Oleh: Rohmatul Izad
Pada dua sampai tiga dekade terakhir telah muncul madzhab baru dalam kajian Islam di Barat, banyak pengikut dari madzhab ini menyebut diri mereka sebagai ‘revisionis’. Dorongan utama dari aliran ini adalah untuk menentang validitas dari catatan muslim tradisional tentang lokasi dan waktu asal muasal Islam dengan melakukan kajian pada wilayah utara Arab (seperti Babilonia dan padang gurun Syiria), dan pada kurun waktu yang lebih modern (mungkin akhir abad ke-8 atau abad ke-9). Dalam beberapa tahun terakhir pula, terdapat kecenderungan yang sangat kuat dari para revisionis ini untuk menentang validitas tekstual Al-Qur’an dan merekonstruksikan ke sebuah versi yang seharusnya lebih tua dari kitab suci umat Muslim.
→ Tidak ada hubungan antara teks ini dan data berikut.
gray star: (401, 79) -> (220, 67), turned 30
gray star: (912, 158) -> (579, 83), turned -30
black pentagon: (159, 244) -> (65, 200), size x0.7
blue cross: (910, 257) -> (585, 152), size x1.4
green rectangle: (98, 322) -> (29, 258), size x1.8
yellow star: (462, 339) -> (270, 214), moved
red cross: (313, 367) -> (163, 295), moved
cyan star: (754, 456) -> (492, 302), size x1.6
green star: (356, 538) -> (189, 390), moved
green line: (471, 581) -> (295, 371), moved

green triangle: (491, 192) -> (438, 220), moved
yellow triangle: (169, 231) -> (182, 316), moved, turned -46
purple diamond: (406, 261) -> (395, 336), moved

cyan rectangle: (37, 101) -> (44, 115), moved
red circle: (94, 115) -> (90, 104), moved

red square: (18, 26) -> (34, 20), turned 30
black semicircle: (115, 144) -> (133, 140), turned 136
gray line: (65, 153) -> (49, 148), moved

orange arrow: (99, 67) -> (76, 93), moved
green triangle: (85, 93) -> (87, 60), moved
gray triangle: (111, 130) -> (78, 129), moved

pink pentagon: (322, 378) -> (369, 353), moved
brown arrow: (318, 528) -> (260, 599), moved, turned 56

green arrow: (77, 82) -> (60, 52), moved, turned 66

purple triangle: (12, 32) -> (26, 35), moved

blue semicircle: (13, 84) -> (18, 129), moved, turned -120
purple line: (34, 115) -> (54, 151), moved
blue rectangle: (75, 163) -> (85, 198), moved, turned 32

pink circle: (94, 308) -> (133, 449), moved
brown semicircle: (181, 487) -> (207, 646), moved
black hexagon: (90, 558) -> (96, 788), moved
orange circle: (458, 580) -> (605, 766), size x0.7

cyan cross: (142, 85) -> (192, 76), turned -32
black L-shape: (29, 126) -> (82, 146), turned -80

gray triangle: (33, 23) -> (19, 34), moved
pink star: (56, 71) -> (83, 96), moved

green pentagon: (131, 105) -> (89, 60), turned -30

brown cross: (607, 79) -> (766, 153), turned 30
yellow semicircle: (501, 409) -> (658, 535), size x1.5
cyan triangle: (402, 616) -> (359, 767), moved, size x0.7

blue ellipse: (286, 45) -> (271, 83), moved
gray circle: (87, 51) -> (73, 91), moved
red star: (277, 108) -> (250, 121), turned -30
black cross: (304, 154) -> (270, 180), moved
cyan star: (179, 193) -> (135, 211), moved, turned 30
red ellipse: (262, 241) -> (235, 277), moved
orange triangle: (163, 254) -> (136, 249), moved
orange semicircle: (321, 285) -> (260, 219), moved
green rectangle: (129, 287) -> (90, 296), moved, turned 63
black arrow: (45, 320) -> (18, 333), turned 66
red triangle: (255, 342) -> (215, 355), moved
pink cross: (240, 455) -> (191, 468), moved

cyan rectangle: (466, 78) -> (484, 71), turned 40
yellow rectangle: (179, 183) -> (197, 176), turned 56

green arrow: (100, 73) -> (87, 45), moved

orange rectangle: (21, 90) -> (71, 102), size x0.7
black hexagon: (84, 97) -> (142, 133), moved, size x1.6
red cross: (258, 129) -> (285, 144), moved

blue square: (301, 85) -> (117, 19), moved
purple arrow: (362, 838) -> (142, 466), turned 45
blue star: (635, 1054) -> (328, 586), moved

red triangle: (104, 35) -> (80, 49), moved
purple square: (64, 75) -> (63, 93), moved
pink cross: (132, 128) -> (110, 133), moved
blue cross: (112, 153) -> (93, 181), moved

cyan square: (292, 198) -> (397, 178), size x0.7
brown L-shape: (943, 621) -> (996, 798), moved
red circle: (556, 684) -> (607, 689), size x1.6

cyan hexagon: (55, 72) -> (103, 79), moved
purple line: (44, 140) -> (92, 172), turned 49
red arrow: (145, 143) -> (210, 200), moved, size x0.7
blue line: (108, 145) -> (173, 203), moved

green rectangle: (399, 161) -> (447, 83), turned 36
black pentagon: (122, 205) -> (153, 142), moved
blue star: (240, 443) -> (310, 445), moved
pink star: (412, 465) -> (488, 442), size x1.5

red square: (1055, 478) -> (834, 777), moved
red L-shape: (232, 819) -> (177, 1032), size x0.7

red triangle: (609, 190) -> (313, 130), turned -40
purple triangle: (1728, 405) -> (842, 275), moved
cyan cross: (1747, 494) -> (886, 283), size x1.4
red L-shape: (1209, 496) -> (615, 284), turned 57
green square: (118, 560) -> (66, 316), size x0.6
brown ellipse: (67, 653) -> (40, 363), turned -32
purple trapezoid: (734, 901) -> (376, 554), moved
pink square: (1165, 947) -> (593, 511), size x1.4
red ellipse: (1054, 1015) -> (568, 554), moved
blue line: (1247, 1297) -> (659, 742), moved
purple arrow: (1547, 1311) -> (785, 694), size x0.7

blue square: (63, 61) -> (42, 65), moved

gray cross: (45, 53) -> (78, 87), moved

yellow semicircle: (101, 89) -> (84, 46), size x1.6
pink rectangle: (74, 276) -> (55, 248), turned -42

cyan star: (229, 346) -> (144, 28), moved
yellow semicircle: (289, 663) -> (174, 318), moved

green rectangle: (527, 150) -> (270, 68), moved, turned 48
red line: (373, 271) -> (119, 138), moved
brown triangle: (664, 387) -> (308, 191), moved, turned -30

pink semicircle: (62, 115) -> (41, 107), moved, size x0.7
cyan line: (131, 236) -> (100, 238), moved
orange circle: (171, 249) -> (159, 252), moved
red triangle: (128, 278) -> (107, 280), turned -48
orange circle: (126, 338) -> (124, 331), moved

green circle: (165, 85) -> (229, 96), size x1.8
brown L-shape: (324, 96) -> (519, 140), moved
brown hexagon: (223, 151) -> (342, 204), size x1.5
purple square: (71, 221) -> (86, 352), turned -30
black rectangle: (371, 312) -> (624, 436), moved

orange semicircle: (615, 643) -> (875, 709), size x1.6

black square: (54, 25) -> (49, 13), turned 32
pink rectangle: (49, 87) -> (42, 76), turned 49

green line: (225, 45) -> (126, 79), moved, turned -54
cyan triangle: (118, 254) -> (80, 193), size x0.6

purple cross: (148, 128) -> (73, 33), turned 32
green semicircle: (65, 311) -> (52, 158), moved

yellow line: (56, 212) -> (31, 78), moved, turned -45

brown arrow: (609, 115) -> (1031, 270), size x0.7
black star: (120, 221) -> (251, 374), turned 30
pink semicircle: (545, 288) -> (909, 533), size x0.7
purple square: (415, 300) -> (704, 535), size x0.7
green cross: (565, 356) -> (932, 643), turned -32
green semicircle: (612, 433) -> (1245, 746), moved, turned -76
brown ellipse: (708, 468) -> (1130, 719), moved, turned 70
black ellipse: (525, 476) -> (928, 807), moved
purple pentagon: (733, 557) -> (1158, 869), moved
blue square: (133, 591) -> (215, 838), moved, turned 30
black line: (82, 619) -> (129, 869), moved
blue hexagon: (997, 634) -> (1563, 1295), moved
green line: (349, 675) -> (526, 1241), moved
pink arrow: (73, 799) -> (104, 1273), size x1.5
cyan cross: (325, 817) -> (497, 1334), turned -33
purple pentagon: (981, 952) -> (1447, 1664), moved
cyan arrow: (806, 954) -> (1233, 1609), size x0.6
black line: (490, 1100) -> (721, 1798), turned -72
Sejak awal, para tokoh ‘revisionis’ ini menyatakan bahwa mereka menaruh perhatian pada kemapanan tradisi ‘historis kritis’ pada studi kitab suci Kristen yang muncul sejak sekitar awal abad kesembilan belas. Namun, menurut saya, ada perbedaan mendasar antara konteks sejarah pada studi Perjanjian Baru di satu sisi, dan pada studi Al-Qur’an di sisi yang lain.